До самой «Норы» никто не произнёс и слова, и со всех сторон было слышно лишь, как сбивается разгорячённое дыхание и подгоняющий в спину ветер свистит, будто шепчутся голоса преследователей.
Когда они наконец перешагнули порог «Норы», всё замерло на мгновение – и секунду спустя близнецы и Ли разразились захлёбывающимся смехом. А он – потрёпанный жизнью старый оборотень – долго и тяжело дышал, прислонившись к стене, и только едва заметно улыбался, глядя, как оживлённо обсуждает погоню юное поколение.
В первую войну они четверо вступали так же: смеясь, залихватски перемигиваясь и гордо вскинув головы. Они не боялись умирать – они боялись упустить шанс жить и не верили, что умрут, на самом-то деле. Даже когда Джеймс и Лили едва ускользнули из-под носа Вольдеморта. Даже когда они с Сириусом оказались в Мунго, и на них не было «живого места», как говорили целители. Даже когда стало ясно, что в Ордене орудует шпион.
Одна на всех жизнь, одна на всех клятва – четыре спины плечом к плечу. У них не было иной судьбы кроме как драться: и они дрались безрассудно. И в этом было что-то щемяще прекрасное: чувствовать рядом твёрдую руку друга, доверять безоглядно, чувствовать, как твою мысль подхватывают без слов, и вы сливаетесь в едином вихревом порыве боя.
Было странно, наверное, со стороны, но именно эти годы в сознании Ремуса остались как озарённые ярким, ослепительным светом. Светом уверенности в том, что завтрашний день будет лучше вчерашнего.
Времена ли изменились, или он сам, но теперь ему чаще приходила в голову мысль, что хорошо было бы, если бы завтрашний день был не хуже вчерашнего. В их новом мире, пропитанном войной, у Люпина не осталось больше сил быть уверенным, но надеялся он, пожалуй, в три раза отчаяннее. И дрался – с отчаянием, с трезвой горячностью загнанного в угол зверя.
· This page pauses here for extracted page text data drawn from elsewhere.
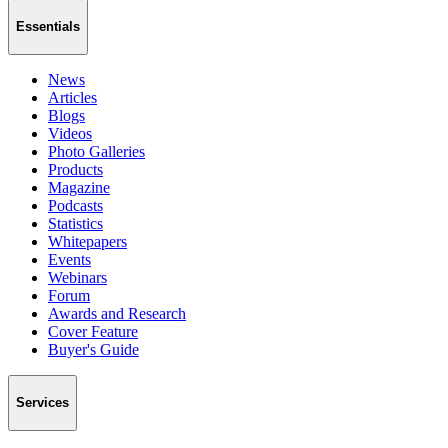
Essentials
News
Articles
Blogs
Videos
Photo Galleries
Products
Magazine
Podcasts
Statistics
Whitepapers
Events
Webinars
Forum
Awards and Research
Cover Feature
Buyer's Guide
Services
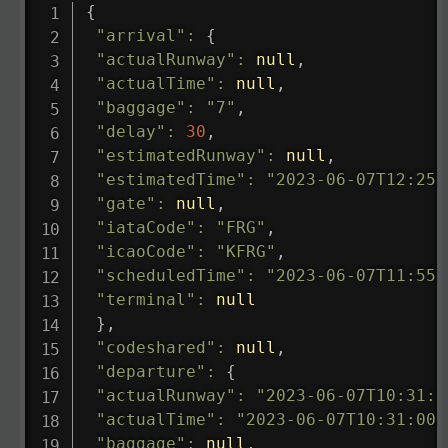
{
"arrival"
:
{
"actualRunway"
:
null
,
"actualTime"
:
null
,
"baggage"
:
"7"
,
"delay"
:
30
,
"estimatedRunway"
:
null
,
"estimatedTime"
:
"2023-06-07T12:25:
"gate"
:
null
,
"iataCode"
:
"FRG"
,
"icaoCode"
:
"KFRG"
,
"scheduledTime"
:
"2023-06-07T11:55:
"terminal"
:
null
}
,
"codeshared"
:
null
,
"departure"
:
{
"actualRunway"
:
"2023-06-07T10:31:0
"actualTime"
:
"2023-06-07T10:31:00.
"baggage"
:
null
,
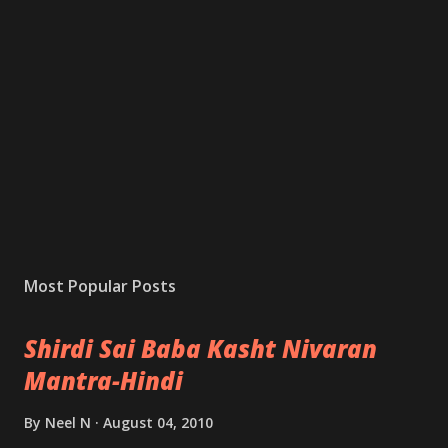
Most Popular Posts
Shirdi Sai Baba Kasht Nivaran
Mantra-Hindi
By
Neel N
August 04, 2010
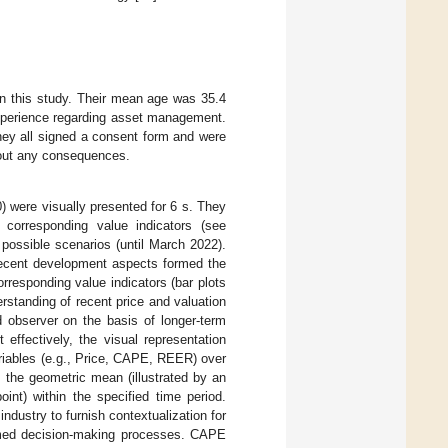
 in this study. Their mean age was 35.4
xperience regarding asset management.
hey all signed a consent form and were
thout any consequences.
 were visually presented for 6 s. They
 corresponding value indicators (see
 possible scenarios (until March 2022).
recent development aspects formed the
orresponding value indicators (bar plots
rstanding of recent price and valuation
 observer on the basis of longer-term
 effectively, the visual representation
variables (e.g., Price, CAPE, REER) over
s the geometric mean (illustrated by an
int) within the specified time period.
industry to furnish contextualization for
formed decision-making processes. CAPE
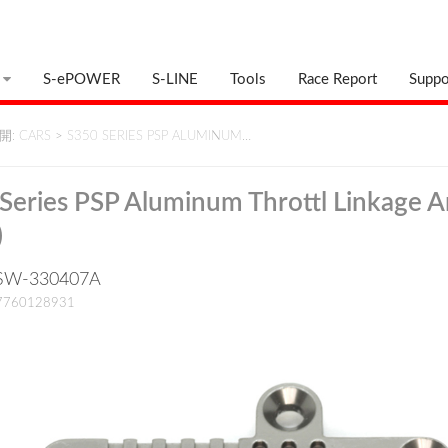
S-ePOWER
S-LINE
Tools
Race Report
Suppo
: CARS
>
S350 SERIES PSP ALUMINUM…
Series PSP Aluminum Throttl Linkage 
)
: SW-330407A
17760128931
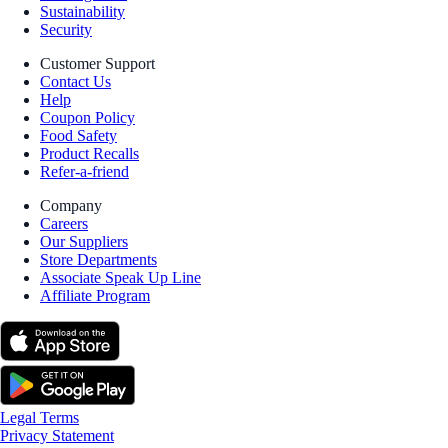
Sustainability
Security
Customer Support
Contact Us
Help
Coupon Policy
Food Safety
Product Recalls
Refer-a-friend
Company
Careers
Our Suppliers
Store Departments
Associate Speak Up Line
Affiliate Program
Legal Terms
Privacy Statement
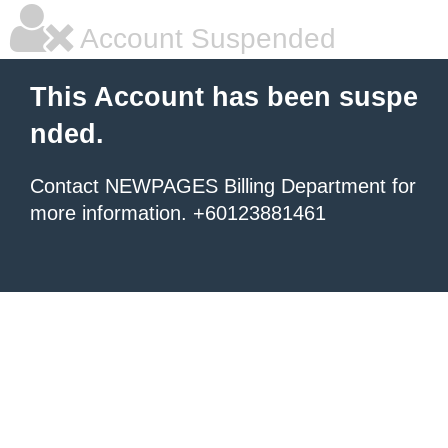
Account Suspended
This Account has been suspe
nded.
Contact NEWPAGES Billing Department for
more information. +60123881461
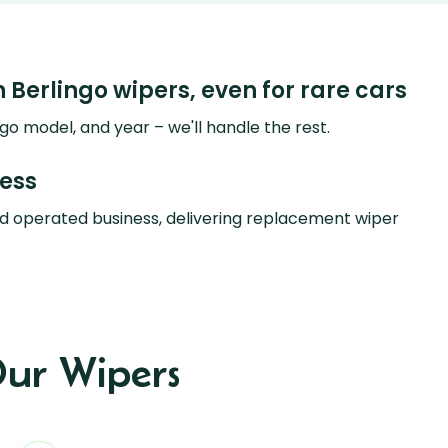
n Berlingo wipers, even for rare cars
go model, and year – we'll handle the rest.
ness
d operated business, delivering replacement wiper
ur Wipers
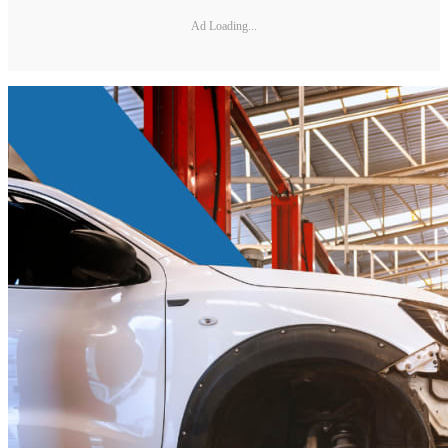
Ad Loading...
В этом был секрет его спокойствия. Тогда – семнадцать лет назад – он был спокоен, потому что нашёл то, за что мог умереть: и безропотно принял бы любой удар, чтобы заслонить друзей. Сейчас он был спокоен даже больше: пожалуй, впервые Ремус продолжал бороться, чтобы жить, а не выжить.
Когда-то смех четверых друзей разгонял наваливающийся мрак, но теперь смех вызывал лишь воспоминания, а тьма сгущалась за окном, как бы ни было светло в их домах. Он остался один, и некому было стоять с ним плечом к плечу, но он и сам бы не позволил никому встать рядом. Впрочем, это совсем не значило, что Ремус Люпин собирался умирать: напротив, теперь перед ним не было иного варианта, кроме как выжить.
«Закончится ли это когда-нибудь?» – безмолвно спрашивал взгляд Доры, когда он, отдышавшийся и мокрый, ступил из камина в её объятья.
– Когда-нибудь, – едва слышно пробормотал Ремус, утыкаясь в её макушку.
Может быть, после стольких потерь в нём было мало веры, но, пожалуй, взамен ему досталось знание.